Question #3: I want to buy Apple, but the stock costs several hundred
dollars per share, and I don’t have enough money to buy 100 shares. Should I
stick to cheaper stocks?
Answer: This question requires two answers. First, regarding the issue
of purchasing 100 shares. A couple of decades ago, buying shares in round
lots of 100 mattered. Brokers didn’t like dealing with smaller trades, and in
many cases they charged lower commissions for round lots. Some fullservice brokers still prefer to deal in round lots, but with securities trading
electronically and discount brokers charging a fixed rate for most trades,
today you can buy 87 shares of Stock A and 42 shares of Stock B, and
nobody will give you a hard time.
The financial world has evolved, and dollar-based investing has become
popular. Dollar-based investing focuses on the size of the stock position in
dollars, not shares. Suppose you have $25,000 to invest and wish to
purchase 10 stocks. Consider putting $2,500 in each stock, which equates to
50 shares of a $50 stock, 83 shares of a $30 stock, or 29 shares of an $80
stock. Holding equal dollar amounts of all your stocks not only reduces the
risk inherent in lopsided portfolios (if your biggest holding falls, it causes a
disproportionate decline in the value of your entire portfolio), but also
makes it easier to assess how each of your stocks are performing. If you
start out with equal-dollar positions, you can tell at a glance which stocks
have risen and which have fallen.
The second answer addresses the issue of cheap stocks. Many investors,
particularly those who began buying stocks during the days when everyone
purchased shares in round lots, still view a $100 stock as more expensive
than a $50 stock. However, professionals value stocks relative to earnings,
cash flows, or sales, and so should you.
For example, a stock that trades for $100 per share and earns $10 per
share has a price/earnings ratio of 10, while a $50 stock that earns $2.50
per share trades at 20 times earnings—and the $50 stock looks more
expensive than the $100 stock.
Whether you purchase 50 shares of the $50 stock or 25 shares of the
$100 stock, a 10% rise in the stock’s price will have the same effect—
boosting your holdings in that stock to $2,750 from $2,500.
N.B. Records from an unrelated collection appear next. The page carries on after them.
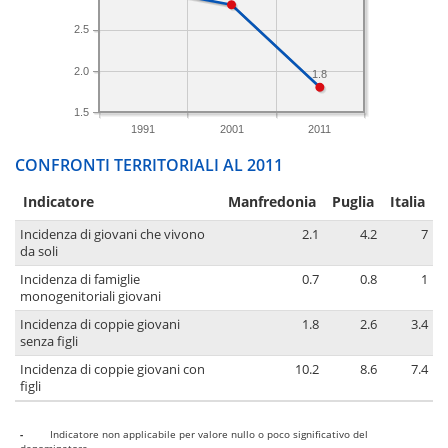
2.5
2.0
1.8
1.5
1991
2001
2011
CONFRONTI TERRITORIALI AL 2011
Indicatore
Manfredonia
Puglia
Italia
Incidenza di giovani che vivono
2.1
4.2
7
da soli
Incidenza di famiglie
0.7
0.8
1
monogenitoriali giovani
Incidenza di coppie giovani
1.8
2.6
3.4
senza figli
Incidenza di coppie giovani con
10.2
8.6
7.4
figli
-
Indicatore non applicabile per valore nullo o poco significativo del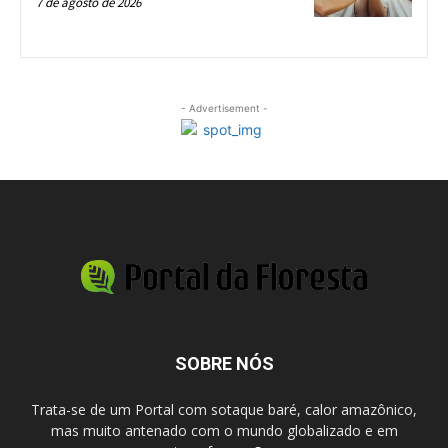
7 de agosto de 2026
- Advertisement -
SOBRE NÓS
Trata-se de um Portal com sotaque baré, calor amazônico,
mas muito antenado com o mundo globalizado e em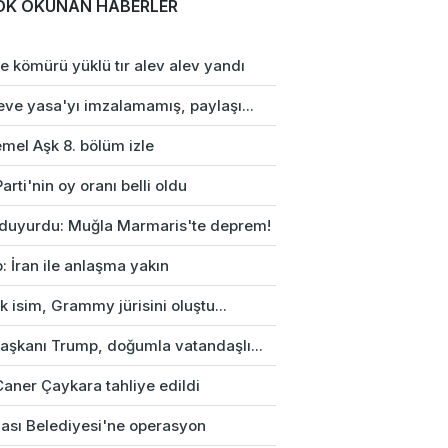
OK OKUNAN HABERLER
e kömürü yüklü tır alev alev yandı
eve yasa'yı imzalamamış, paylaşı...
mel Aşk 8. bölüm izle
arti'nin oy oranı belli oldu
duyurdu: Muğla Marmaris'te deprem!
: İran ile anlaşma yakın
rk isim, Grammy jürisini oluştu...
aşkanı Trump, doğumla vatandaşlı...
Caner Çaykara tahliye edildi
ası Belediyesi'ne operasyon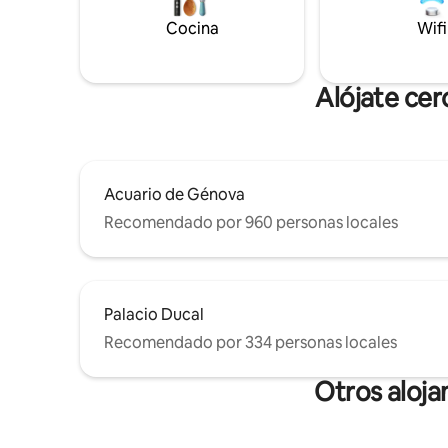
Cocina
Wifi
Alójate cer
Acuario de Génova
Recomendado por 960 personas locales
Palacio Ducal
Recomendado por 334 personas locales
Otros aloja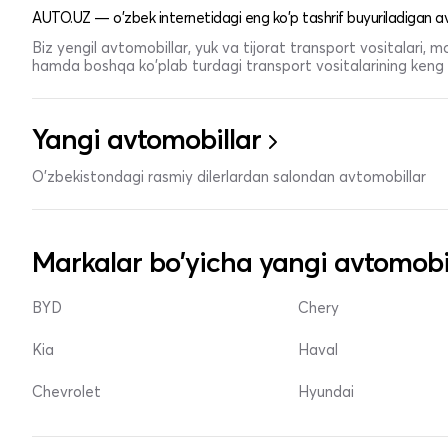
AUTO.UZ — o'zbek internetidagi eng ko'p tashrif buyuriladigan av
Biz yengil avtomobillar, yuk va tijorat transport vositalari,
hamda boshqa ko'plab turdagi transport vositalarining keng t
Yangi avtomobillar
O'zbekistondagi rasmiy dilerlardan salondan avtomobillar
Markalar bo'yicha yangi avtomobi
BYD
Chery
Kia
Haval
Chevrolet
Hyundai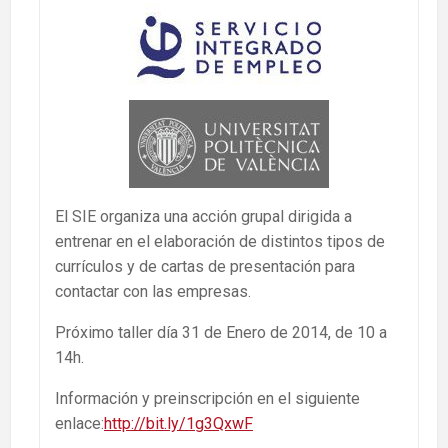
El SIE organiza una acción grupal dirigida a
entrenar en el elaboración de distintos tipos de
currículos y de cartas de presentación para
contactar con las empresas.
Próximo taller día 31 de Enero de 2014, de 10 a
14h.
Información y preinscripción en el siguiente
enlace:
http://bit.ly/1g3QxwF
Question #4: Which should I buy, stocks or bonds?
Answer: For most investors, the smart answer is both. Both stocks and
bonds play an important role in a portfolio. While stocks offer superior
growth potential during good years (as well as a lot more downside
potential during bad years), bonds provide greater income and steadier
overall returns (though they can’t match stocks for potential upside).
While not all stocks trace the same path, they do tend to move in similar
directions. If the S&P 500 Index has returned 15% in a given year, for
example, most stocks—even those outside of the index—have probably
posted positive returns. Some tread more quickly than others, of course.
Bonds also tend to move in the same direction as other bonds, though
different classes within the bond group (such as long-term corporate bonds,
Treasury bills, high-yield bonds, etc.) will see their returns diverge.
While both bonds and stocks tend to run in loose packs, a fact investors
should exploit to reduce volatility is that those packs don’t often run
together. So, how much should you put in stocks versus bonds? There’s no
single right answer that applies to everyone. But you can start with this
longtime industry rule of thumb: Subtract your age from 110, and you have
a good baseline for stock exposure. The equation suggests a 30-year-old
should hold 80% stocks and 20% bonds, while an 80-year-old should hold
30% stocks and 70% bonds. Of course, many other factors beyond age
contribute to this decision, as discussed in Chapter 11.